Перейти до основного вмісту

The Opik Scorer Subflow

This document provides a detailed breakdown of the "Opik Scorer" subflow, a critical component in the evaluation harness. This subflow is a self-contained module designed to evaluate the quality of an AI agent's response using the powerful "LLM as a Judge" pattern.

Purpose

The primary purpose of the Opik Scorer is to programmatically and objectively assess an agent's answer for relevance. It takes the original question and the agent's answer, sends them to a powerful Language Model (LLM) for evaluation, and formats the resulting score into a structure that can be ingested by the Opik platform.

Inputs & Outputs

The subflow is designed with a simple and clear interface:

  • Input (msg.original_input): The user's original question (a string).
  • Input (msg.payload): The AI agent's final generated answer (a string).
  • Output (msg.feedback_scores): An array containing the score and reason, formatted specifically for the Opik API.

Opik Scorer

How It Works: A Step-by-Step Breakdown

The subflow consists of three main stages: building the prompt, calling the judge, and formatting the result. You can download this Node-RED subflow here. (Right-click and "Save link as..." to download)

![Opik Scorer Subflow Details]

Step 1: Build Scorer Prompt

This function node is the heart of the scorer. Its job is to create a highly specific set of instructions for a powerful LLM (the "judge") to follow.

  • Gathers Evidence: It takes the question, the answer, and any context that the agent may have retrieved from a knowledge base.
  • Constructs the System Prompt: It builds a detailed systemPrompt that gives the judge its persona and instructions. This is the key to getting a reliable and structured evaluation. The prompt commands the judge to:
    • Act as an expert: YOU ARE AN EXPERT IN NLP EVALUATION METRICS...
    • Follow clear instructions: Analyze the context, evaluate the answer's alignment, and assign a score from 0.0 to 1.0.
    • Return a specific JSON format: This is the most critical instruction. It forces the LLM to provide its output in a predictable, machine-readable JSON object, eliminating the variability of natural language responses.
{
"answer_relevance_score": 0.85,
"reason": "The answer addresses the user's query but includes some extraneous details..."
}
  • Prepares the API Call: It assembles the final payload for the http request node, including the system prompt, the user prompt (containing the actual data), and the necessary authentication headers.

Step 2: Call Scorer LLM

This is a standard http request node that performs one simple but vital task: it sends the meticulously crafted payload from the previous step to the specified LLM API endpoint (e.g., OpenAI's gpt-4o). The LLM then executes the instructions and returns its verdict in the requested JSON format.

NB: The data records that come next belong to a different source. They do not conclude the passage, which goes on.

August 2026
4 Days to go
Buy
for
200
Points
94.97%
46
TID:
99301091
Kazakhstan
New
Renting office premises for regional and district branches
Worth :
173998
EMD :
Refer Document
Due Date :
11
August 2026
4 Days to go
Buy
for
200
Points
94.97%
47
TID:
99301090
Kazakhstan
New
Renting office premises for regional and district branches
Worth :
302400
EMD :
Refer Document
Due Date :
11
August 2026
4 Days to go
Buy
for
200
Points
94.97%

Step 3: Format Score for Opik

The raw JSON response from the judge is almost perfect, but it needs to be translated into the exact format that the Opik platform expects. This function node acts as that final translator.

  • Safely Parses the Response: It uses a try...catch block to safely parse the JSON content from the LLM's response. If there's an error or the LLM fails to return valid JSON, it defaults to a score of 0.0 and a "Scoring failed" message, preventing the entire flow from crashing.
  • Performs the Transformation: It maps the fields from the judge's response to the structure required by Opik.

Input from Judge:

{
"answer_relevance_score": 0.85,
"reason": "The answer was relevant."
}

Formatted Output for Opik:

msg.feedback_scores = [
{
"name": "AnswerRelevance",
"value": 0.85,
"source": "sdk",
"reason": "The answer was relevant."
}
];
  • Restores Original Payload: In a crucial final step, it restores the agent's original answer to msg.payload. This ensures that downstream nodes in the main flow can access the agent's answer for other purposes, such as logging or final reporting.

Advanced Usage & Customization

This subflow is highly modular and can be adapted to evaluate for different criteria. To customize it, you would primarily edit the "Build Scorer Prompt" node:

  • Change the Metric: Modify the systemPrompt to instruct the judge to evaluate for a different metric, such as "Helpfulness," "Toxicity," or "Faithfulness" (i.e., whether the answer is grounded in the provided context).
  • Update the Output Key: If you change the metric, make sure to also change the expected JSON key in the prompt (e.g., from answer_relevance_score to helpfulness_score).
  • Update the Formatter: Finally, you must update the "Format Score for Opik" node to look for your new key (e.g., llmResponse.helpfulness_score) and set the appropriate name in the final output array (e.g., name: "Helpfulness").